**YOUR INSTRUCTIONS**
Output the lines of the items below as a numbered list, from the line holding "genus: Anthyllis" through the last line, inclusive, leaving out any blank lines.

**Stored dataset items**

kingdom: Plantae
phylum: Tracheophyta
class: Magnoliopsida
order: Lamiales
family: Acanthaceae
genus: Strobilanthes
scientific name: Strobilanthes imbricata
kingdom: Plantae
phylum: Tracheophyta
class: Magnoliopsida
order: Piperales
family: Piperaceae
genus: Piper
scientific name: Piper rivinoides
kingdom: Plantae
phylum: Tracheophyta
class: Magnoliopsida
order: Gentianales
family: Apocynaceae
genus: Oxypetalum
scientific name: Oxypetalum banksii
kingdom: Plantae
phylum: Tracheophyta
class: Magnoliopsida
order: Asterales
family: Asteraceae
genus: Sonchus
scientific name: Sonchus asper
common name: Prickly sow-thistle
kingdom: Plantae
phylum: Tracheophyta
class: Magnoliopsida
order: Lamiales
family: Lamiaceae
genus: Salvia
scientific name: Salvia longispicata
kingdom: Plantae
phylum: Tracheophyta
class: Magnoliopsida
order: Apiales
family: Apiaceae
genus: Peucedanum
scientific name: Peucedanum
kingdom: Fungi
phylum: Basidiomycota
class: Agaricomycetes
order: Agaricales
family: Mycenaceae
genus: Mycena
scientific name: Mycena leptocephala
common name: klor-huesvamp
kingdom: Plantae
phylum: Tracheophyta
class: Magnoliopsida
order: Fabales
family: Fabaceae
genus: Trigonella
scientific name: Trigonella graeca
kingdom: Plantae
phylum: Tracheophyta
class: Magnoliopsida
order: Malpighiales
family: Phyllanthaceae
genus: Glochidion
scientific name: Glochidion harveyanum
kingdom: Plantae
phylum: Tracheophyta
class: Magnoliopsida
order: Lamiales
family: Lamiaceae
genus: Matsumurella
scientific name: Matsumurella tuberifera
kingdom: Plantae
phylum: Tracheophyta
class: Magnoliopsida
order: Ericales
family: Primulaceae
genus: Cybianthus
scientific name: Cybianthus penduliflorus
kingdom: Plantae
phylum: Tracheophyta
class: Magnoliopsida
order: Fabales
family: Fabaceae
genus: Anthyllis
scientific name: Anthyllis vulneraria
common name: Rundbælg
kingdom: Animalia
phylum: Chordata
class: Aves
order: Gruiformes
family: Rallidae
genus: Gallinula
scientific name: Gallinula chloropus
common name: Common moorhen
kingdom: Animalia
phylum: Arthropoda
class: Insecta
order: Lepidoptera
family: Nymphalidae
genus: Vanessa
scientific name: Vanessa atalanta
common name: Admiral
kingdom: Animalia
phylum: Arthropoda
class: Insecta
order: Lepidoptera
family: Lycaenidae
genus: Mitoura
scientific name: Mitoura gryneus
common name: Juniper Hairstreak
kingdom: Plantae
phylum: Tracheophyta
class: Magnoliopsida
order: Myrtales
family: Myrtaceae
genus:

**ANSWER FOR THIS EXERCISE**
1. genus: Anthyllis
2. scientific name: Anthyllis vulneraria
3. common name: Rundbælg
4. kingdom: Animalia
5. phylum: Chordata
6. class: Aves
7. order: Gruiformes
8. family: Rallidae
9. genus: Gallinula
10. scientific name: Gallinula chloropus
11. common name: Common moorhen
12. kingdom: Animalia
13. phylum: Arthropoda
14. class: Insecta
15. order: Lepidoptera
16. family: Nymphalidae
17. genus: Vanessa
18. scientific name: Vanessa atalanta
19. common name: Admiral
20. kingdom: Animalia
21. phylum: Arthropoda
22. class: Insecta
23. order: Lepidoptera
24. family: Lycaenidae
25. genus: Mitoura
26. scientific name: Mitoura gryneus
27. common name: Juniper Hairstreak
28. kingdom: Plantae
29. phylum: Tracheophyta
30. class: Magnoliopsida
31. order: Myrtales
32. family: Myrtaceae
33. genus:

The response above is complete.